GERMAIN. — Non, non, monsieur le marquis ! Il faut s’entendre, mon garçon viendra à la raison, je m’en charge. (À Pierre.) Tais-toi donc ! (Au marquis.) Ne déchirez pas !

GÉRARD. — Je vous donne une heure pour y penser. Quant à moi, je ne me ravise jamais en pareille matière.


Dans la cour du château de Mireville


GERMAIN, PIERRE.


GERMAIN. — Y songes-tu, Pierre ? Tu deviens donc fou ?

PIERRE. — Non, mon père, mais ça m’ennuie de me faire commander comme ça.

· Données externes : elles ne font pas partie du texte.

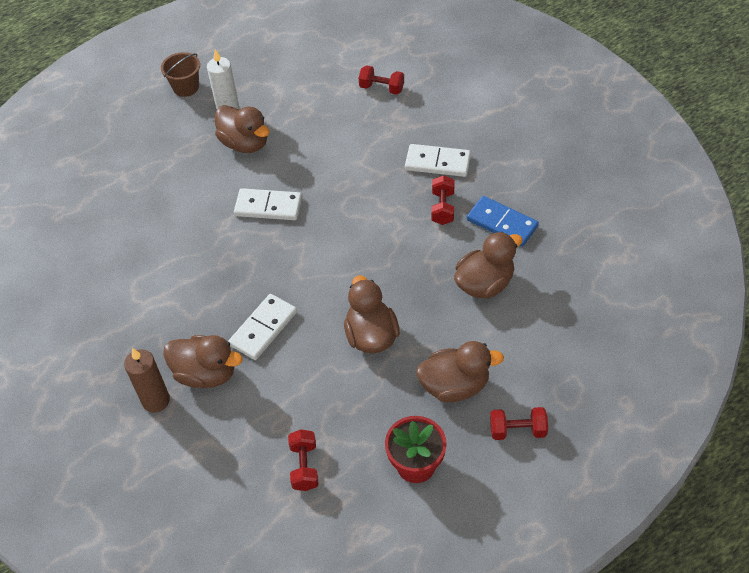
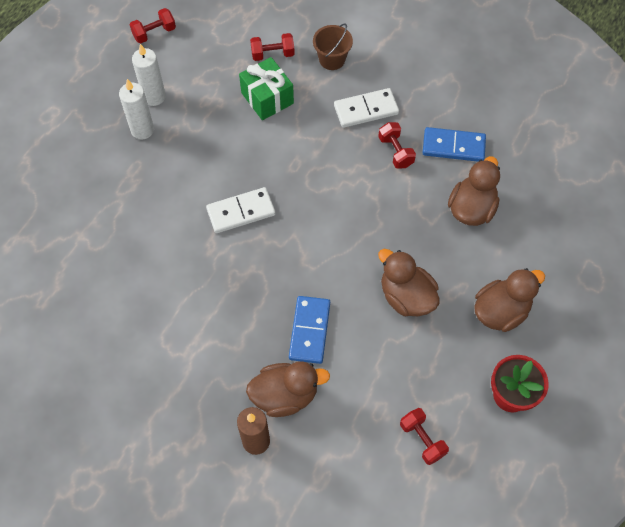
camera: 30 degrees left, 10 degrees up
brown bucket [161,52,200,97] -> brown bucket moved to [313,23,353,70]
brown duck [215,105,270,153] -> none
white domino [228,294,297,360] -> blue domino [289,296,330,364]
red dumbbell [490,407,548,440] -> red dumbbell moved to [130,8,176,43]
none -> white candle [132,44,166,106]
none -> green gift [239,57,294,120]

Je trouve M. le marquis injuste de vouloir m’ôter mon droit de citoyen, et s’il est injuste pour cette chose-là, il sera injuste dans toutes les autres. Je n’y tiens pas déjà tant, à son bail ! M’est avis qu’il est bien dur pour moi.

GERMAIN. — Non, il n’est pas dur. Je connais ce bien-là mieux que toi, et je te dis que tu t’en retireras ; mais peut-être bien que tu es plus fin que moi, et que tu disputes sur le vote afin qu’on te rabatte quelque chose sur les menus-suffrages ?


PIERRE. — Non, mon père, ça n’est pas par finesse, c’est par fierté. Je ne m’entends pas à la politique, et je n’y pense guère, vous le savez ; mais je suis un homme, et je ne veux point qu’on me mène comme un cheval, avec la bride et le licou.

GERMAIN. — Cette fierté-là, c’est des bêtises ! On dit ce qu’on peut et on fait ce qu’on veut. Tu pouvais bien promettre puisqu’il t’y forçait, et après ça voter comme tu l’entends. On a un billet dans la poche droite et un dans la poche gauche. Le maître n’y voit que du feu, et il est content.